Yesterday’s spring Budget was refreshingly gimmick-free and delivered by a chancellor growing increasingly confident in his role.
The underlying context and basis for spending decisions remains ¬– total national debt is too high and productivity too low – so in response, the chancellor signalled a number of short and longer term initiatives aimed at tackling these issues. He also set out some key support to deal with pressing problems affecting the frontline right now; namely the provision of social care.
Recognising the Office of Budget Responsibility’s warning over the continuing problem of low productivity across the UK economy, the Budget included very welcome support for skills and local growth through the introduction of T-level qualifications (which goes a long way to improving the parity of esteem with academic learning) and maintenance loans for adult learners.
Another welcome bit of news came as the chancellor responded to pressures on the health and social care system, announcing investment of an extra £2bn over three years in social care and increasing the NHS capital budget, both of which underpin the proposals in Sustainability and Transformation Plans. Local authorities and health care partners will await clarification on what conditions apply and how this boost to funding will be accessed and distributed.
Of course, pumping more short-term money into the system is not a silver bullet solution and so the promise of a government green paper that will examine how to place social care on a more sustainable footing over the long term is well overdue and very much welcome given our ageing population. However, it is worrying that the chancellor has already limited his options by ruling out some of the more radical proposals. It is imperative that all possible solutions are explored.

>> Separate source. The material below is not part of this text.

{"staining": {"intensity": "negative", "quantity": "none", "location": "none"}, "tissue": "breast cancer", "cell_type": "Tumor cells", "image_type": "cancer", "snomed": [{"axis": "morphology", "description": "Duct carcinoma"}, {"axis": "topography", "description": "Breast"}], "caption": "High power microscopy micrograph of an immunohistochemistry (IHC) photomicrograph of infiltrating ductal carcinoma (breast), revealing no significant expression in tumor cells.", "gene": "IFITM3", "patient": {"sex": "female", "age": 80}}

Investment in education was another key theme. The announcement of money to help rebuild and refurbish existing schools is encouraging, as is the recognition of the need for additional school places and the money to provide them. But it will be important this modest investment in school places is focused on those areas of most acute need.
Additional financial support to help diffuse the furore over business rates revaluations was expected. We will have to wait and see how this will work in practice, and also how the fundamental issues raised by the revaluation affect longer term plans for the 100% retention of business rates by local government from 2020 onwards.